Enabling Gene Technologies

Enzo Therapeutics has developed an approach for highly specific gene regulation. This technology, known as genetic antisense or antisense RNA, utilizes a gene that codes for an RNA molecule that specifically inhibits the messenger RNA product of a specific gene. The antisense gene is delivered to the target cell ex vivo (outside the body) using a virus vector in a process called transduction. For efficient gene delivery Enzo scientists have developed a gene delivery vehicle, the StealthVector® HGTV43T transducing vector, that offers the following advantages for providing broad applicability in the field of gene medicine.

A frequent major problem of gene therapy programs has been an unacceptably low rate of delivery of the antisense genes to the target cells. With the StealthVector® we have achieved transduction rates significantly higher than those reported by other researchers.

A major problem with vectors currently used to transduce or “engineer” cells is that they produce proteins that can generate undesirable immune responses. This has occurred in some recent clinical trials where serious side effects were observed. The StealthVector® is incapable of producing any proteins, and no adverse effects have been observed in clinical trials using this vector.

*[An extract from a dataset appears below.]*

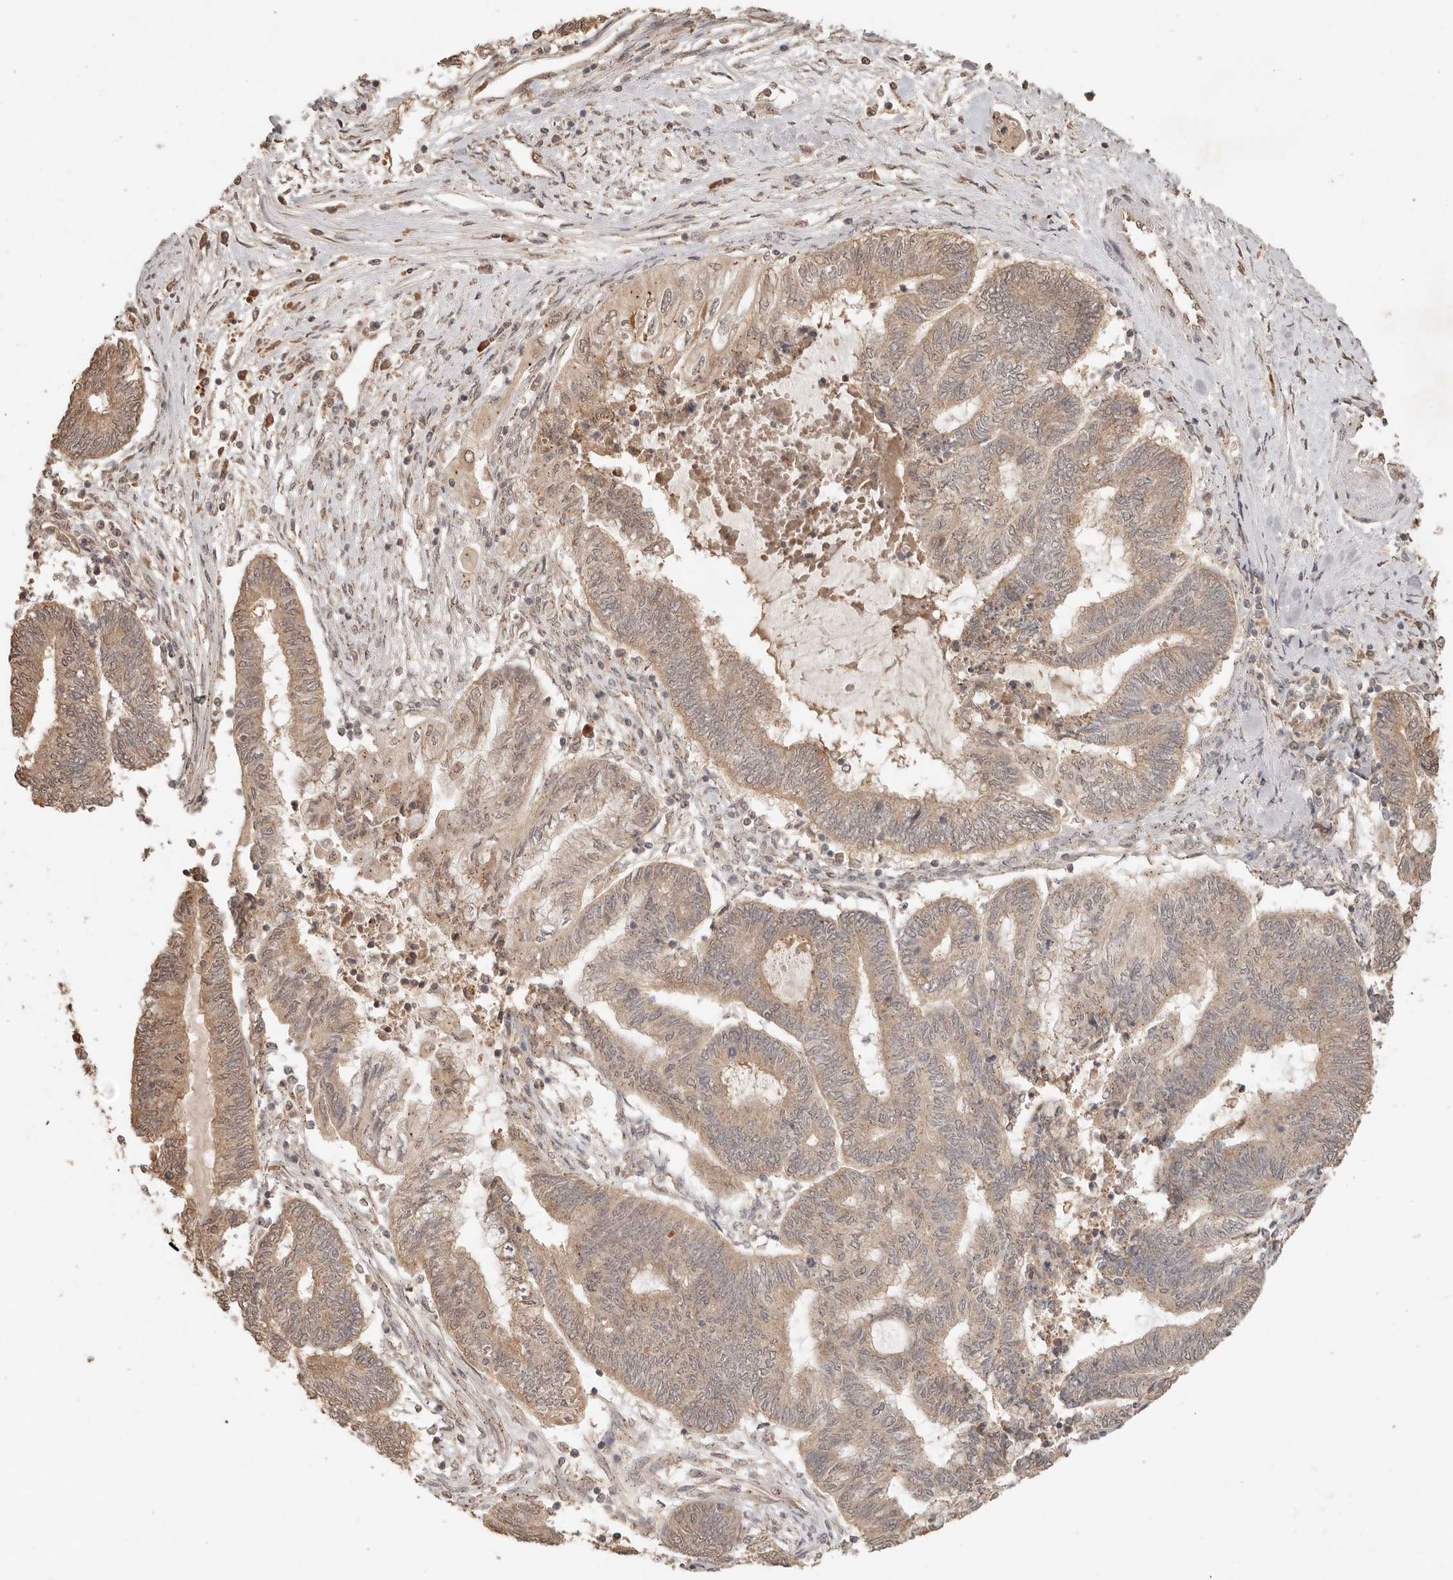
{"staining": {"intensity": "moderate", "quantity": ">75%", "location": "cytoplasmic/membranous"}, "tissue": "endometrial cancer", "cell_type": "Tumor cells", "image_type": "cancer", "snomed": [{"axis": "morphology", "description": "Adenocarcinoma, NOS"}, {"axis": "topography", "description": "Uterus"}, {"axis": "topography", "description": "Endometrium"}], "caption": "Moderate cytoplasmic/membranous protein expression is present in about >75% of tumor cells in endometrial cancer.", "gene": "LMO4", "patient": {"sex": "female", "age": 70}}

We have designed our vectors to recognize specific cell types. This targeting mechanism has been achieved by incorporating specific proteins into the coat, or capsid of the virus vector. The specific proteins in the virus coat steer the vector to certain cell types by binding to receptors present on the surface of these cells, thus enabling preferential transduction of the intended cell. This target designed “smart” vector has the potential to establish a gene therapy product that could be administered directly to the patient rather than by ex-vivo delivery.

Some retroviral vectors have produced serious adverse effects that result from insertion of the corrective gene sequences into regions of the cell DNA that control cell growth and multiplication. A problem may arise if the inserted gene contains promoter sequences (sequences that can activate or “turn on” genes) and inserts into regions of the cell’s DNA that regulate cell division. This insertional activation can lead to unregulated cell division resulting in the development of cancer. The StealthVector ®contains no viral promoters and is thus incapable of insertional gene activation. No evidence of insertional gene activation was observed in clinical trials where this vector was used.

Pipeline

Stealth Vector™ HGTV43™

One application of Enzo’s gene regulation platform, the company’s proprietary StealthVector®HGTV43™ transducing vector is a vehicle designed to carry and deliver anti-HIV-1 antisense RNA genes to autologous blood stem cells ex vivo (outside the body). These genes are incorporated into the DNA of the stem cells and engraft in the bone marrow where they replicate and produce progeny immune CD4 T cells containing the antisense RNA genes (engineered cells). In circulation the engineered cells have been shown to produce anti-HIV-1 antisense RNA which can prevent replication of the HIV virus.

Preclinical in vitro studies demonstrated resistance to HIV-1 in human immune cells into which the antisense genes had been inserted.

A Phase I human clinical trial of the StealthVector®HGTV43™ was carried out on HIV-1-infected individuals. Results of the trial showed that:

  • All subjects tolerated the procedure and that there were no treatment-related adverse events
  • There was no evidence of expansion of the inserted transgenes in any subjects tested, nor was any evidence of leukemia seen by standard hematology;
  • CD34+ cells from the bone marrow of all subjects were tested for the presence of anti HIV-1 antisense RNA between 8 months and 20 months after infusion and these cells contained the antisense RNA, indicating engraftment of the engineered cells;
  • Anti-HIV-1 antisense RNA-containing immune cells were detected in the circulation of subjects, the longest at 72 months post-infusion

Based on these Phase I trial results demonstrating long-term survival and functioning of antisense RNA in circulating immune cells, we initiated a PhaseI/II study, focusing on a strategy to increase the percentage of engineered immune cells in circulation. The first patient has undergone treatment and we are monitoring the progress.